Developing these themes of mercy in medical and psychiatric practice, the Baroness cited the 6 Cs, part of a culture of care barometer developed in the hospital system in the UK.

They are:Care, Compassion, Competence, Communication, Courage and, Commitment
'The elements in the barometer are the resources to deliver quality care, the support needed to do a good job, a worthwhile job that offers the chance to develop and the opportunity to improve team working,' said Baroness Hollins.

The Baroness also touched on Pope Francis' writings, as well as Pope John XXIII's address at the Vatican Council, when he remarked, 'this Council is the beginning of a new day, not its climax.' In the time since that Council, she pointed out, the Church has shifted away from opposing errors with severity towards, instead, the 'medicine of mercy'.

Baroness Hollins also integrated stories of her personal life into her lecture, highlighting the many ways in which her personal experience has impacted on her professional roles - a year spent in Eastern Nigeria teaching at a girls' school in the rainforest, bringing up a disabled son, now in his forties, being stricken by a random knife attack on her daughter which left her paralysed and mute.

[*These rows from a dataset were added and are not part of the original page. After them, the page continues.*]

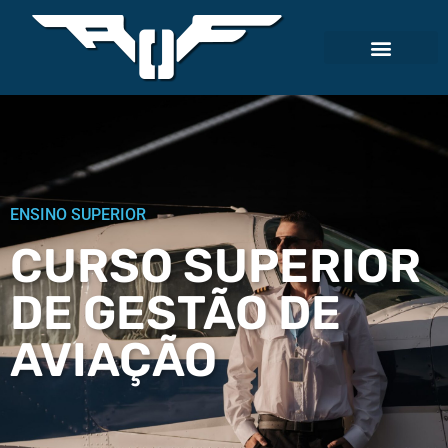
ENSINO SUPERIOR
CURSO SUPERIOR
DE GESTÃO DE
AVIAÇÃO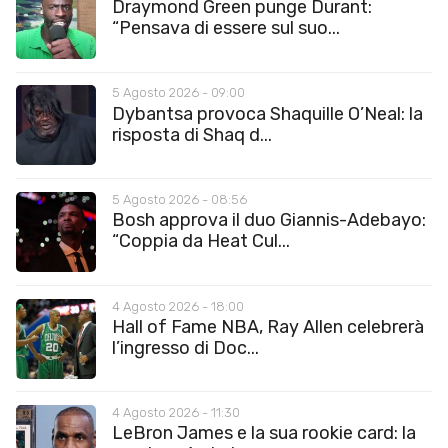
Draymond Green punge Durant:
“Pensava di essere sul suo...
5 Agosto 2026 - 09:00
Dybantsa provoca Shaquille O’Neal: la
risposta di Shaq d...
5 Agosto 2026 - 08:56
Bosh approva il duo Giannis-Adebayo:
“Coppia da Heat Cul...
4 Agosto 2026 - 18:00
Hall of Fame NBA, Ray Allen celebrerà
l’ingresso di Doc...
4 Agosto 2026 - 11:30
LeBron James e la sua rookie card: la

As a result of her own training and the circumstances of her life, Baroness Hollins began to specialize in working with intellectually disabled children and adults, discovering along the way how vulnerable they were to abuse and neglect.

As part of her concluding remarks, the Baroness stated most emphatically, 'People need to be heard, before they can learn to LISTEN. Most of all, ongoing mercy and compassion are essential for those who have been hurt, who need and deserve a long-term commitment to their healing and care.

'And empathy is needed for those who did harm to someone more vulnerable than himself or herself - recognizing that the perpetrator has almost certainly been a victim themselves.

'Ultimately,' concluded Baroness Hollins, 'God is the source of the Mercy we need, both for ourselves and to enable us to be merciful to others.'

In her next public appearance in Melbourne Sheila will be joined by the Vice President of L'Arche International, Eileen Glass, for a reflection on the parable of the Good Samaritan, as part of the 'Taste and See' series in Melbourne.